Spotlight on ultramarine

The word ultramarine comes from the Latin ultra, meaning beyond, and mare, meaning sea; this was how the semi-precious stone the pigment was extracted from first arrived in Europe. That stone, lapis lazuli (“the blue stone” in Latin) came via foot and donkey on the Silk Road from Afghanistan and was loaded on to ships in Syria sailing to Venice, from where it was traded throughout other parts of Europe. One of the oldest blue pigments, early evidence of ultramarine’s use can be found in Afghanistan in the cave temples of Bamiyan in 6th and 7th centuries AD.

Lapis lazuli is a mix of the minerals lazurite, silicate and pyrite, and while this mined stone was used for decoration purposes in ancient Egypt and Sumer, the blue pigment was not extracted until much later. There’s evidence of it used in Chinese paintings from the 10th and 11th centuries, in Indian mural paintings from the 11th, 12th, and 17th centuries, and Anglo-Saxon and Norman illuminated manuscripts from c1100. In the 15th century, the artist Cennino Cennini described ultramarine in his Il Libro dell’Arte as a “glorious, lovely and absolutely perfect pigment beyond all the pigments”.
====================
Problems to work on:
**A)** Reproduce word for word the reading on ultramarine between "The word ultramarine" and "7th centuries AD.", inclusive.
**B)** Summarize the reading on ultramarine in two sentences.
**C)** Answer these questions from the reading on ultramarine:
(i) Which minerals make up lapis lazuli?
(ii) To which city did the ships loaded in Syria sail?
(iii) Where can early evidence of ultramarine's use be found?

Stored dataset items:
====================
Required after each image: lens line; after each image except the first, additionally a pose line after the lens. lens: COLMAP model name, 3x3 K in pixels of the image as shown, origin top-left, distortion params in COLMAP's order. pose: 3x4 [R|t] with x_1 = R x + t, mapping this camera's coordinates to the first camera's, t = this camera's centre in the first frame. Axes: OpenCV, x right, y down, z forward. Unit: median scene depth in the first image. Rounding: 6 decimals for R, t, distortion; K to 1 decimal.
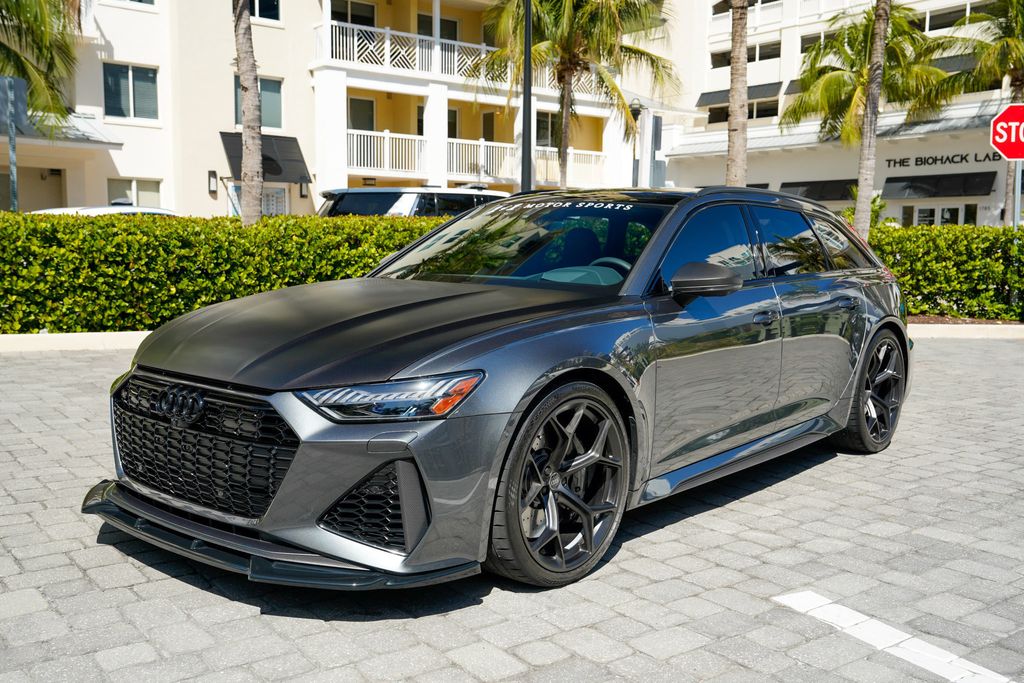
lens RADIAL K [[977.3, 0, 507.8], [0, 977.3, 342.8], [0, 0, 1]] dist [0.032904, 0.000000]
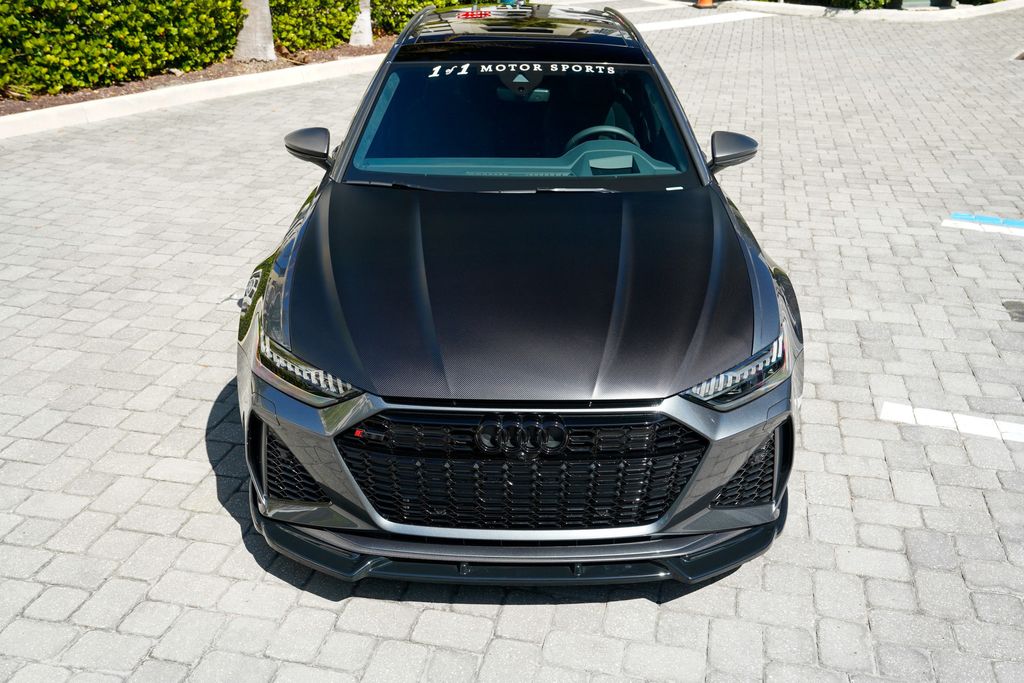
lens RADIAL K [[977.3, 0, 516.7], [0, 977.3, 340.8], [0, 0, 1]] dist [0.032904, 0.000000]
pose [[0.756744, -0.280844, 0.590310, -0.705371], [0.073447, 0.933822, 0.350117, -0.274917], [-0.649573, -0.221592, 0.727291, 0.332589]]
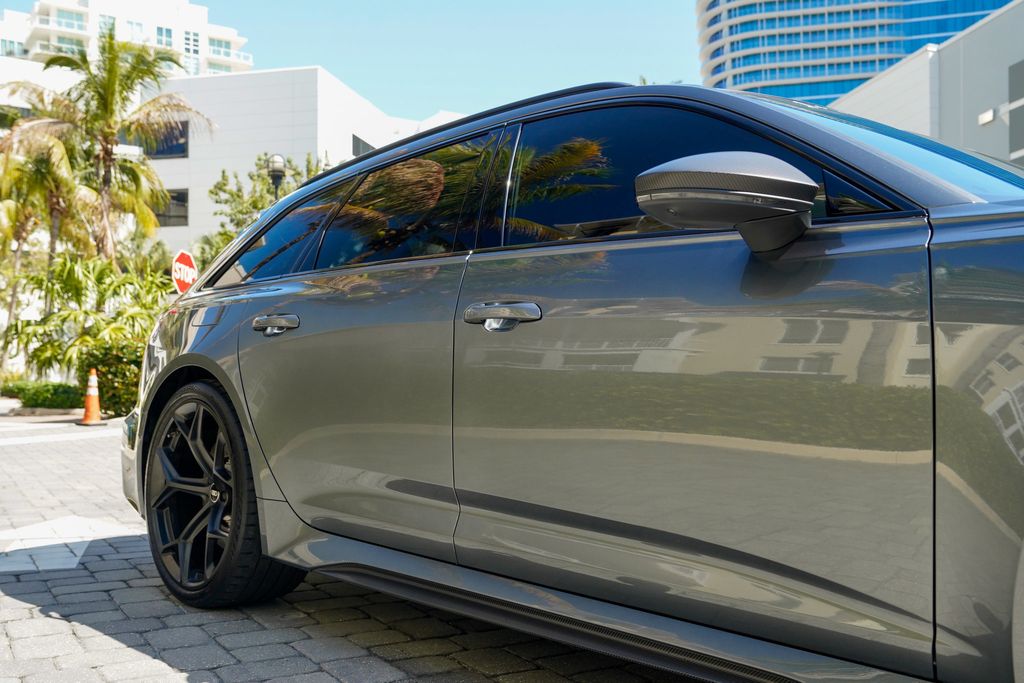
lens RADIAL K [[986.6, 0, 520.1], [0, 986.6, 342.0], [0, 0, 1]] dist [0.033940, 0.000000]
pose [[0.100124, 0.034763, 0.994367, -0.611502], [0.102789, 0.993681, -0.045089, -0.026404], [-0.989651, 0.106725, 0.095918, 1.413098]]
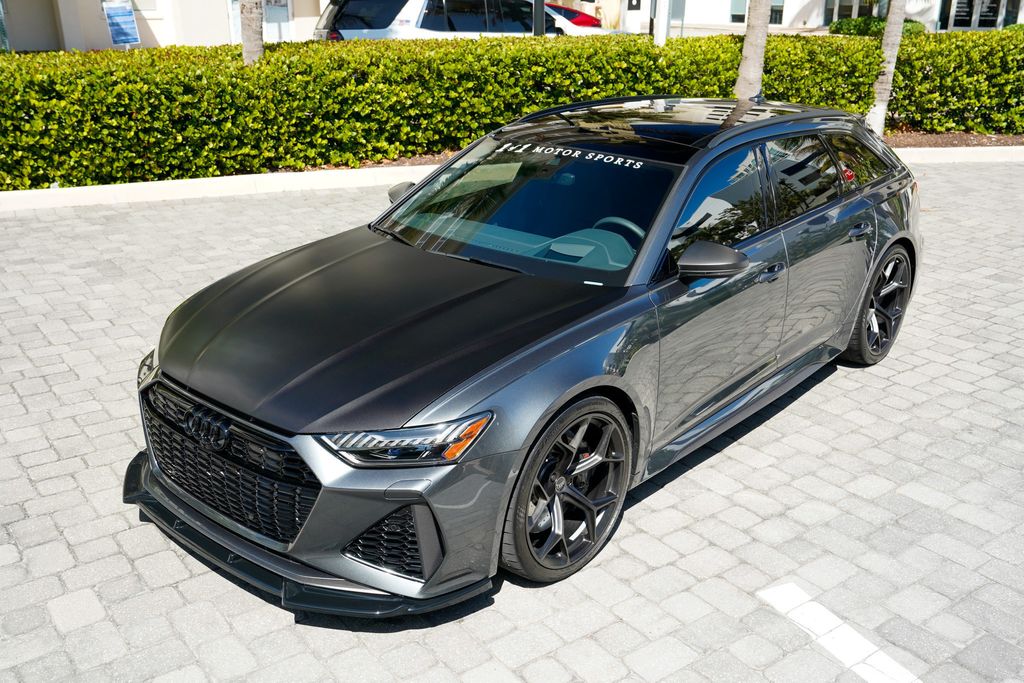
lens RADIAL K [[977.3, 0, 512.6], [0, 977.3, 341.1], [0, 0, 1]] dist [0.032904, 0.000000]
pose [[0.999911, -0.005657, -0.012095, 0.008468], [0.008456, 0.969296, 0.245751, -0.243964], [0.010333, -0.245831, 0.969258, 0.000132]]
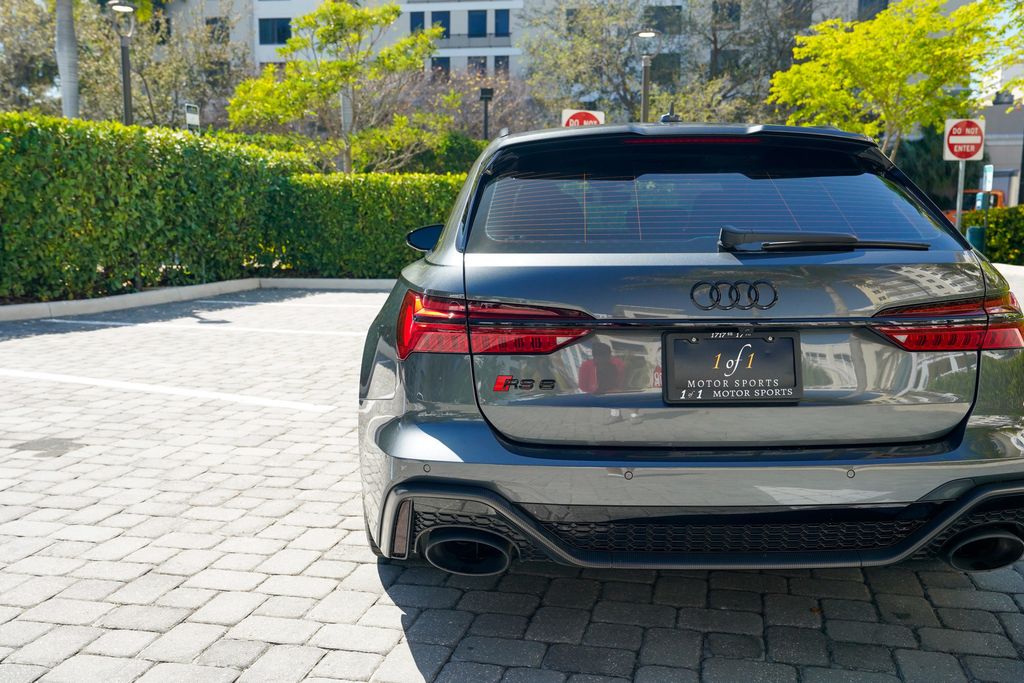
lens RADIAL K [[977.3, 0, 518.7], [0, 977.3, 346.3], [0, 0, 1]] dist [0.032904, 0.000000]
pose [[-0.749563, 0.074233, -0.657758, 1.021255], [-0.077143, 0.977124, 0.198187, -0.200294], [0.657423, 0.199295, -0.726689, 2.140234]]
====================
Answers for each item:
**A)**
The word ultramarine comes from the Latin ultra, meaning beyond, and mare, meaning sea; this was how the semi-precious stone the pigment was extracted from first arrived in Europe. That stone, lapis lazuli (“the blue stone” in Latin) came via foot and donkey on the Silk Road from Afghanistan and was loaded on to ships in Syria sailing to Venice, from where it was traded throughout other parts of Europe. One of the oldest blue pigments, early evidence of ultramarine’s use can be found in Afghanistan in the cave temples of Bamiyan in 6th and 7th centuries AD.

**B)** Ultramarine, named from the Latin words for "beyond" and "sea," is a blue pigment extracted from lapis lazuli, a stone that traveled from Afghanistan along the Silk Road to Syria and then by ship to Venice. The stone was used for decoration in ancient Egypt and Sumer, but the pigment was extracted much later, and it appears in Chinese and Indian paintings and in Anglo-Saxon and Norman illuminated manuscripts; Cennino Cennini praised it in the 15th century.

**C)**
(i) Lazurite, silicate and pyrite
(ii) Venice
(iii) In the cave temples of Bamiyan in Afghanistan